Talia Esther Olayiwola , SEO London candidate 2022
The trip to see To Kill a Mockingbird provided a great opportunity to experience an entertaining and thought-provoking play, while meeting Sponsors for Educational Opportunity (SEO) London staff and students.
We began the trip at Monga's Fried Chicken, a Taiwanese street food restaurant famous for serving enormous portions of delicious fried chicken. Somewhat ironically, we bonded over our shared love of fitness (ranging from boxing to tennis to yoga) and exchanged "gym-networking" anecdotes. We then walked over to the theatre, eagerly anticipating the play, overjoyed to find that we had been gifted some of the best seats in the house.
I first read To Kill a Mockingbird as a child; the Pulitzer Prize winning story of racial injustice opened my eyes to the power and perils of legal systems. and the play did not disappoint; the dialogue was punchy and liberally sprinkled with humour. The costumes and set design were inspired - the porches with iced tea and colourful dresses transported me to the American South.
Rafe Spall was an electrifying Atticus Finch, conveying intelligence, and compassion through his relentless pursuit of justice. The role of Bob Ewell, the farmer who instigates the false accusation against Tom Robinson, was powerfully played by Patrick O’Kane, Bob's words were laced with hatred; the misplaced rage he felt towards African Americans was painfully palpable. I watched in horror as Bob's virulent racism seeped through the veil of human decency to infect well-meaning townsfolks. As such, the tragic of conclusion of the play - an innocent man found guilty - felt inevitable, as did his murder.
As I child I was dazzled by Atticus' intelligence. As an adult, I was disappointed by Atticus, irritated by his naïve faith in the "decency" of an all-white jury and the justice system. Atticus had failed to understand that America's justice system was not neutral; it was not designed to cater for African Americans.
Like Atticus' friend and housekeeper Calpurnia (masterfully played Pamela Nomvete), I felt the jury were "monsters before they walked into the courtroom, and murderers when they walked out". I was also haunted by Atticus' words: "a man must have his dignity", and yet, like Calpurnia, I struggled to reconcile how one could give dignity to all - including people like Bob Ewell, without disrespecting truly decent people - like Tom Robinson.

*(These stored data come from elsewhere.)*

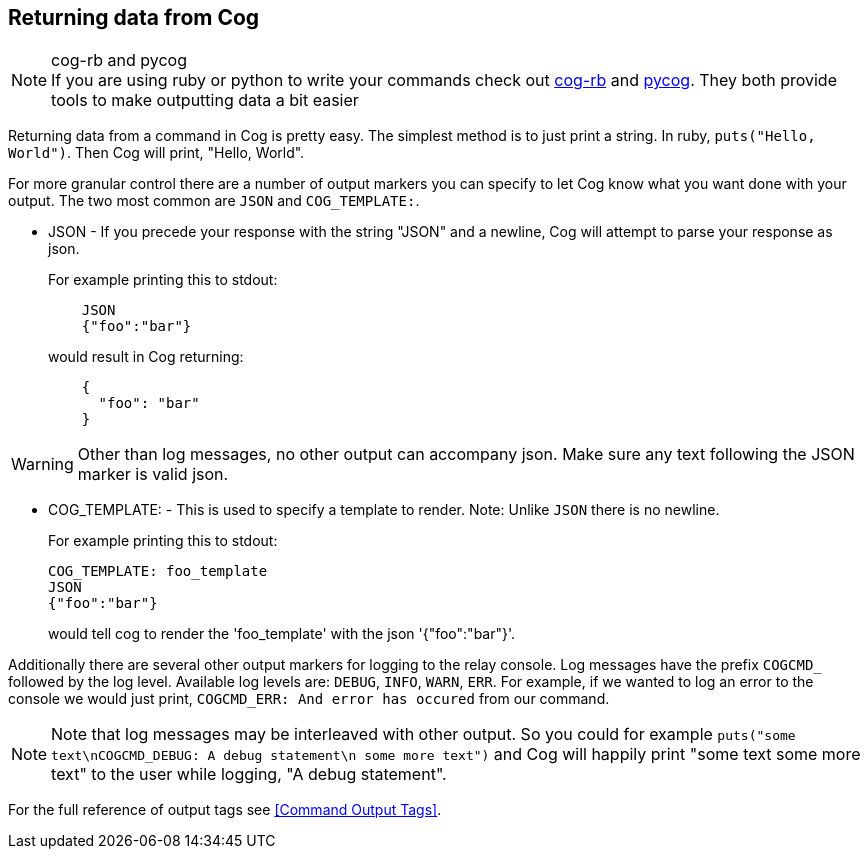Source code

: == Returning data from Cog

.cog-rb and pycog
NOTE: If you are using ruby or python to write your commands check out https://github.com/cog-bundles/cog-rb[cog-rb] and https://github.com/cog-bundles/pycog[pycog]. They both provide tools to make outputting data a bit easier

Returning data from a command in Cog is pretty easy. The simplest method is to just print a string. In ruby, `puts("Hello, World")`. Then Cog will print, "Hello, World".

For more granular control there are a number of output markers you can specify to let Cog know what you want done with your output. The two most common are `JSON` and `COG_TEMPLATE:`.

* JSON - If you precede your response with the string "JSON" and a newline, Cog will attempt to parse your response as json.
+
For example printing this to stdout:
+
```
    JSON
    {"foo":"bar"}
```
would result in Cog returning:
+
```
    {
      "foo": "bar"
    }
```

WARNING: Other than log messages, no other output can accompany json. Make sure any text following the JSON marker is valid json.

* COG_TEMPLATE: - This is used to specify a template to render. Note: Unlike `JSON` there is no newline.
+
For example printing this to stdout:
+
```
COG_TEMPLATE: foo_template
JSON
{"foo":"bar"}
```
+
would tell cog to render the 'foo_template' with the json '{"foo":"bar"}'.

Additionally there are several other output markers for logging to the relay console. Log messages have the prefix `COGCMD_` followed by the log level. Available log levels are: `DEBUG`, `INFO`, `WARN`, `ERR`. For example, if we wanted to log an error to the console we would just print, `COGCMD_ERR: And error has occured` from our command.

NOTE: Note that log messages may be interleaved with other output. So you could for example `puts("some text\nCOGCMD_DEBUG: A debug statement\n some more text")` and Cog will happily print "some text some more text" to the user while logging, "A debug statement".

For the full reference of output tags see <<Command Output Tags>>.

As we walked home and shared my thoughts with Chang (Chang Yate Tan, SEO London's chief programme officer), he suggested that heroism lies in the constant commitment to being a force for good; Atticus' heroism lay in his determination to give dignity to all - despite challenges, despite failure, despite people sometimes paying the ultimate price, their lives.
The trip reminded me of the power of art to reveal hidden stories and change perspectives.
Through reflecting on the play, I realised that every generation makes mistakes, and although attempts to create a better world may fail, what matters is that one persists in being a force for good.
Atticus had not failed to grasp the limitations of the American justice system; by seeking justice for Tom Robinson, Atticus had insisted on the courts, the law, and the jury being fit for purpose. He also had insisted on the world being better, and like him, we too must persist in seeking out and creating that better world.
I am really grateful to SEO London for not only providing training, mentorship and career advice, but also for providing such a wonderful opportunity for candidates like me to experience art and be inspired to positively impact the world!”